О. Он думает, что я повредила глаз, как Раф. Я качаю головой. Знаю, мои глаза выглядят странно для большинства людей. У меня есть один зеленый и один темно-карий – это тревожит многих людей, которые видят меня впервые, потому что, когда мои зрачки расширены, мой карий глаз может выглядеть очень темным.
– Не больно, – говорю я, качая головой. – Они просто такие.
Он начинает говорить что-то еще, но нас прерывают отдаленные звуки выстрелов. Наши дружеские улыбки исчезают.
Нам только что напоминают, что за рекой Раф и другие дети рискуют своими жизнями.
После этого не могу расслабиться. Фрукт, что я только что съела, болезненно скручивается в моем животе. Думаю о раненом Рафе. Он в безопасности? Он недооценивает вещи с закрытым глазом, и один из плохих парней набрасывается на него? Неужели он умрет девственником с таким голодным взглядом?
Неужели я никогда не смогу испытать этот голод на себе?
Вдалеке снова слышатся выстрелы, и дети выглядят обеспокоенными.
Это не имеет значения. Я заключила сделку с самой собой. Если он вернется целым и невредимым, я вы*бу его к чертовой матери, когда мы вернемся в цивилизацию. Если бы мы не оказались в этой сумасшедшей ситуации, я бы сказала, что влюбилась в него.
Но не могу, потому что я должна спасти Розу.
Время медленно течет, и становится все темнее. Слышу звуки джунглей и жужжание жуков. Они кусают меня до чертиков, но дети рядом со мной не так сильно страдают. Должно быть, им больше нравится моя бледная кожа. У нас нет огня, и я его не прошу. Предполагаю, что все в порядке, потому что дети держат оружие под рукой, постоянно наблюдая за краями нашего лагеря.
Уже поздно, и несмотря на беспокойство, грызущее меня даже больше, чем жуки, я сонная и уставшая. Я уже почти сплю, когда кто-то начинает продираться сквозь кусты. Оба мальчика вскакивают на ноги, и я хватаю весло, готовая ударить любого, кто приблизится.
В темноте раздается голос, и мальчики бегут вперед, сжимая оружие.
– Что? – плачу я. – В чем дело?
Мы проиграли? Ох, черт. Что мне делать, если Раф умрет?
Чертя. Если Раф умрет... эта мысль наполняет меня отчаянием, и не только по поводу моего положения. Если Раф уйдет, он больше никогда не улыбнется мне. Никогда не посмотрит на меня голодными глазами. Никогда не будет нежно трогать меня. Никогда не схватит Годзиллу, когда думает, что я не смотрю.

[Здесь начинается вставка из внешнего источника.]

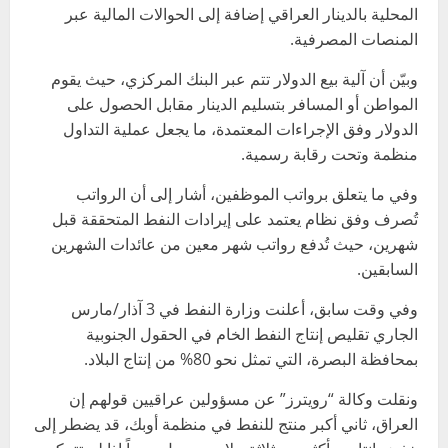
المحلية بالدينار العراقي إضافة إلى الحوالات المالية عبر
المنصات المصرفية.
وبيّن أن آلية بيع الدولار تتم عبر البنك المركزي، حيث يقوم
المواطن أو المسافر بتسليم الدينار مقابل الحصول على
الدولار وفق الإجراءات المعتمدة، ما يجعل عملية التداول
منظمة وتحت رقابة رسمية.
وفي ما يتعلق برواتب الموظفين، أشار إلى أن الرواتب
تُصرف وفق نظام يعتمد على إيرادات النفط المتحققة قبل
شهرين، حيث تُدفع رواتب شهر معين من عائدات الشهرين
السابقين.
وفي وقت سابق، أعلنت وزارة النفط في 3 آذار/مارس
الجاري تقليص إنتاج النفط الخام في الحقول الجنوبية
بمحافظة البصرة، التي تمثل نحو 80% من إنتاج البلاد.
ونقلت وكالة “رويترز” عن مسؤولين عراقيين قولهم إن
العراق، ثاني أكبر منتج للنفط في منظمة أوبك، قد يضطر إلى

Не знаю, что буду делать, если Рафа не станет. Эта мысль ошеломляет меня. Как получилось, что он так быстро стал для меня всем? Роза – это та, которая отдает свое сердце, а я практичная и пресыщенная.

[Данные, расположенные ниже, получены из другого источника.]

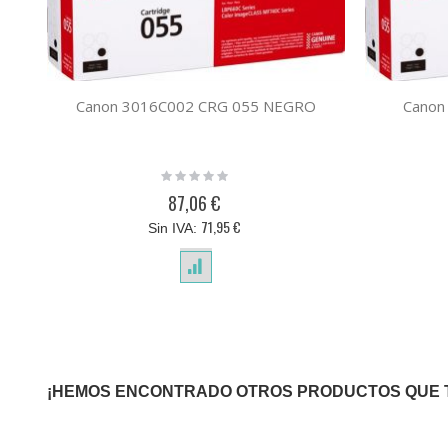
Canon 3016C002 CRG 055 NEGRO
Canon
Rating:
0%
87,06 €
71,95 €
¡HEMOS ENCONTRADO OTROS PRODUCTOS QUE 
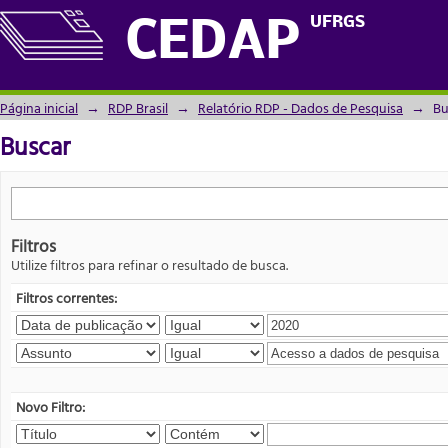
Buscar
UFRGS
CEDAP
Página inicial
→
RDP Brasil
→
Relatório RDP - Dados de Pesquisa
→
Bu
Buscar
Filtros
Utilize filtros para refinar o resultado de busca.
Filtros correntes:
Novo Filtro:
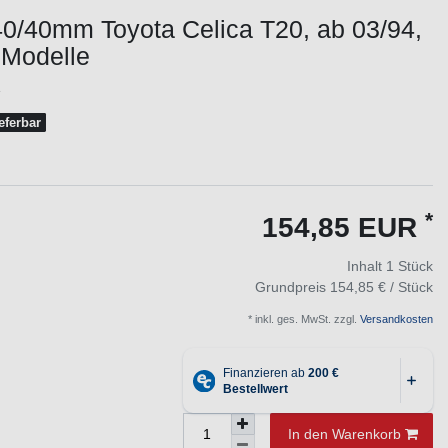
0/40mm Toyota Celica T20, ab 03/94,
e Modelle
1
ieferbar
*
154,85 EUR
Inhalt
1
Stück
Grundpreis
154,85 € / Stück
* inkl. ges. MwSt. zzgl.
Versandkosten
In den Warenkorb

Но, похоже, не тогда, когда дело касается Рафа.
Будто мои мысли вызвали его из джунглей, и в ночных тенях появляется фигура. Он высокий и мускулистый, но прежде всего я вижу грязную ткань повязки на глазу и подавляю рыдания облегчения.
– Раф! – бросаюсь я вперед, обнимая его за шею. – Боже мой! Ты ранен? Все в порядке?
– Все в порядке, – говорит он усталым голосом, обнимает меня рукой за талию, словно защищая. – Мы позаботились о деревне, – говорит он. – Там были потери. Некоторые мальчишки были слишком нетерпеливы, – в его голосе слышится грусть. – Восемь врагов мертвы.
– Все восемь?
Сначала я в восторге, а потом представляю себе это. Восемь человек с ружьями, а Мендоза вошел с несколькими школьниками и одной винтовкой? Я шлепаю его по руке.
– Черт побери, это чертовски опасно!
– Это нужно было сделать.
Так и было, я знаю, что он сделал это для этих парней, чтобы им не пришлось жить под каблуком у этих ублюдочных военачальников с оружием. Он сделал это потому, что он хороший парень, который хочет, чтобы восторжествовало добро. И он сделал это для меня. Я знаю это так же точно, как то, что он сделал бы это снова.
Это то, кто он есть. И мне это в нем нравится.
Вот, почему я кладу руки ему на лицо и крепко целую в губы. Я прижимаюсь губами к его губам, ощущая вкус пота и грязи... Раф.